# [Data]

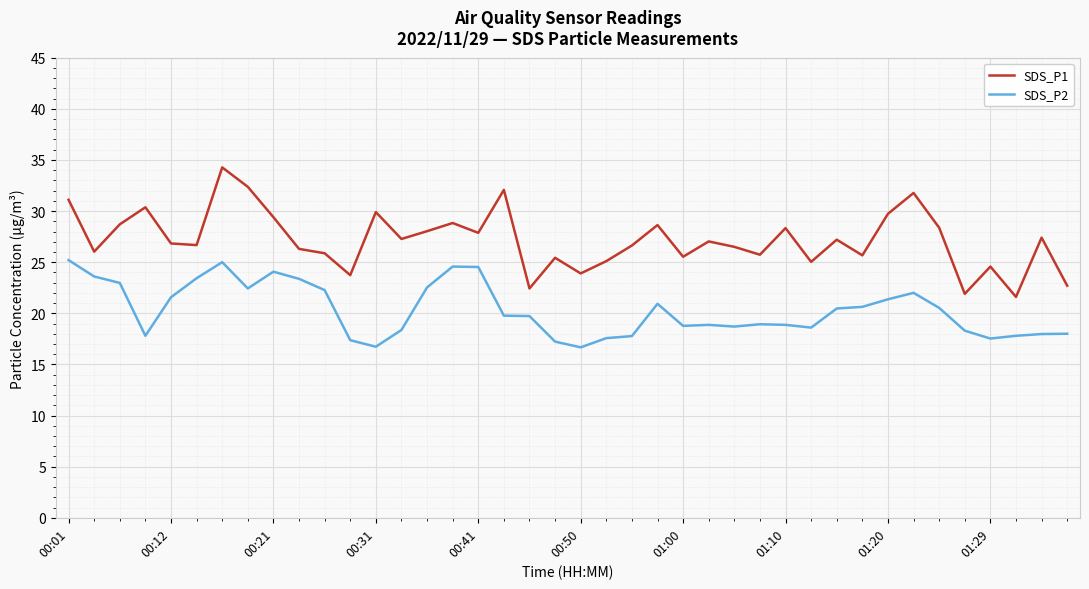

Rank the series by their average value, from lowest to highest.

SDS_P2, SDS_P1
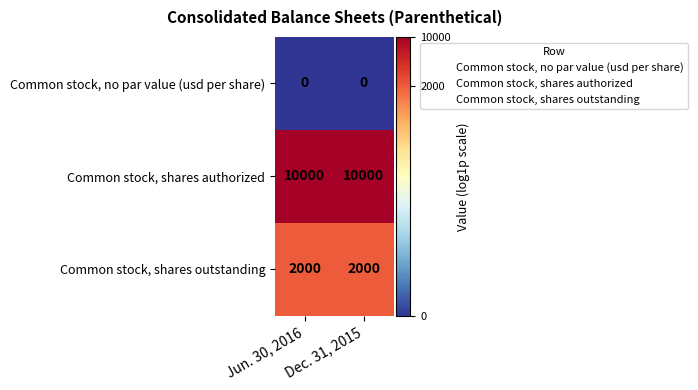

What is the total value across all series at Dec. 31, 2015?

12000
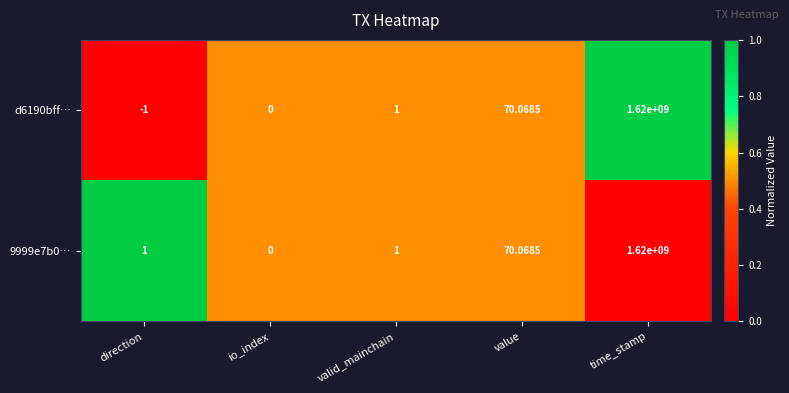

Is the value of d6190bff… at valid_mainchain greater than the value of 9999e7b0… at value?

No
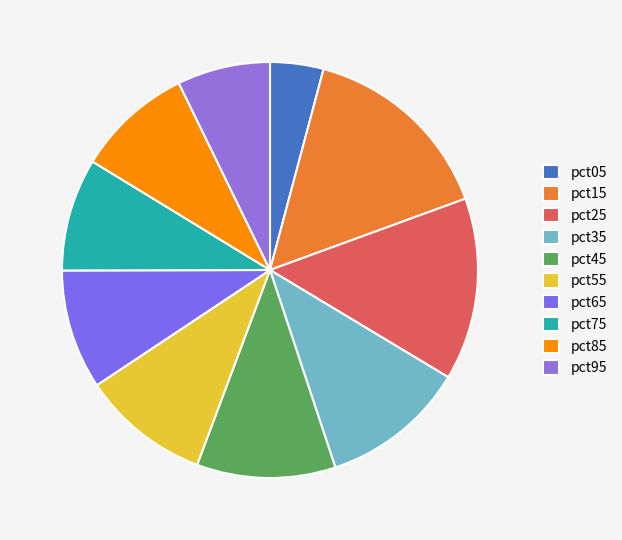

What percentage is the pct55 slice, to the nearest percent?

10%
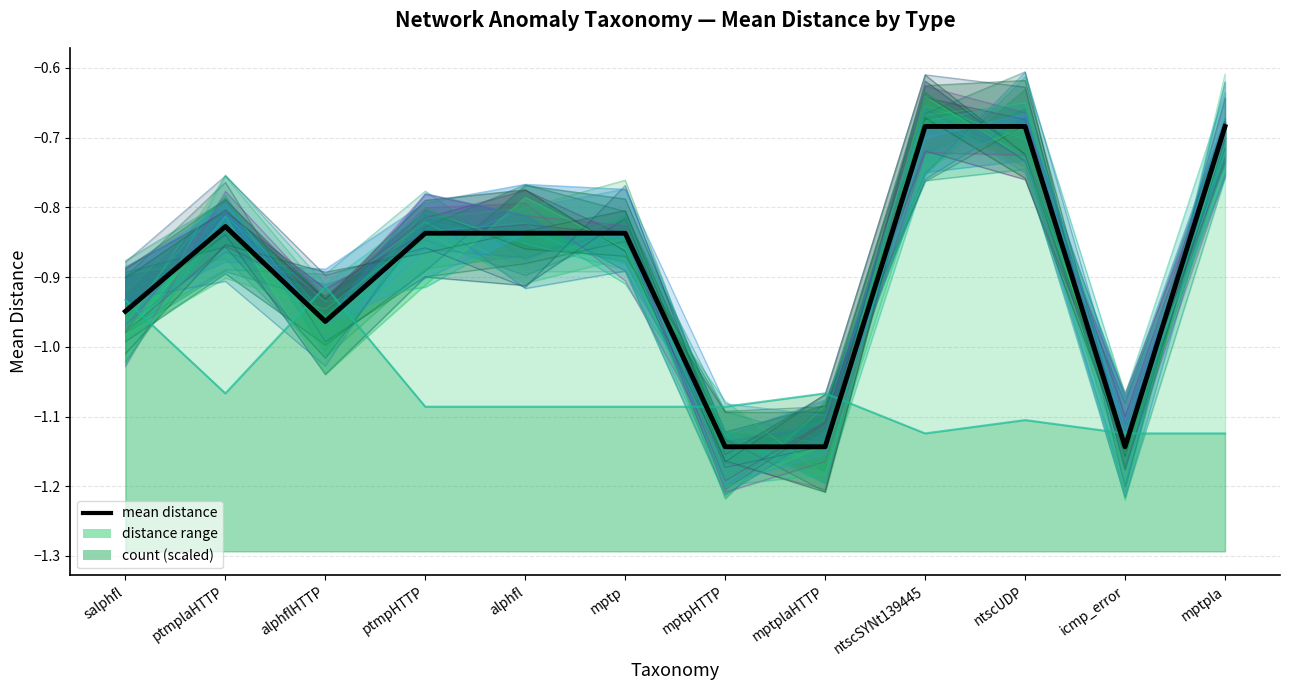

What is the greatest value displayed?

-0.7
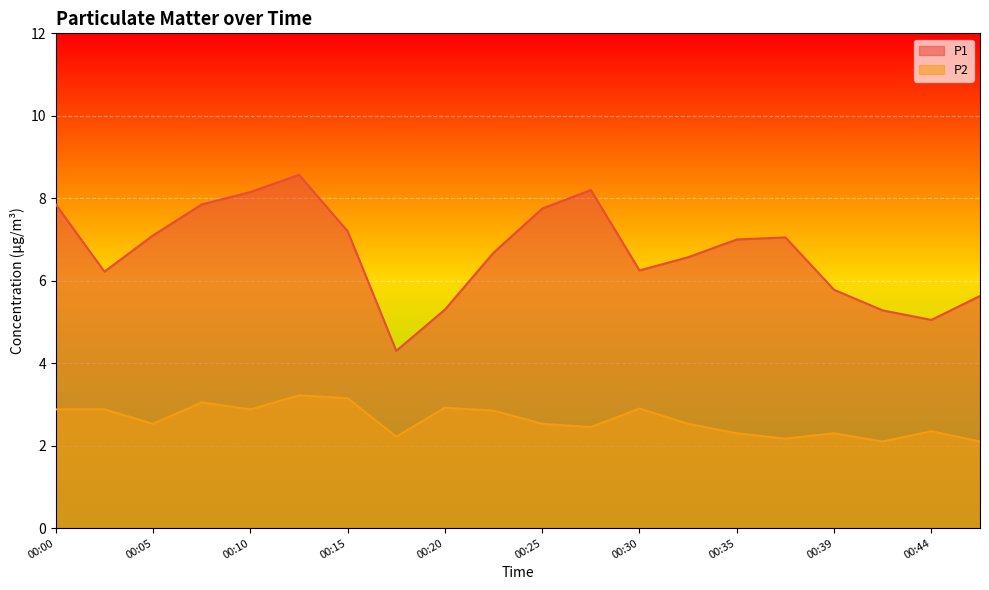

Is it true that P1 equals 3.9 at 00:32?

False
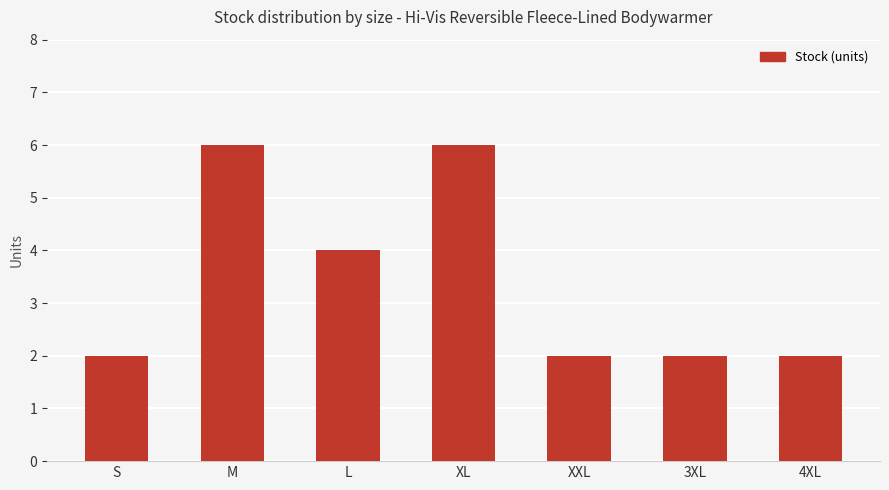

What is the greatest value displayed?

6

# [The problem]
Rewrite the entries with every instance of "greatest" changed to "largest", keeping everything else the same. Leave out the pictures.

# [The completed task]
Rank the series by their average value, from lowest to highest.

SDS_P2, SDS_P1

What is the total value across all series at Dec. 31, 2015?

12000

Is the value of d6190bff… at valid_mainchain greater than the value of 9999e7b0… at value?

No

What percentage is the pct55 slice, to the nearest percent?

10%

What is the largest value displayed?

-0.7

Is it true that P1 equals 3.9 at 00:32?

False

What is the largest value displayed?

6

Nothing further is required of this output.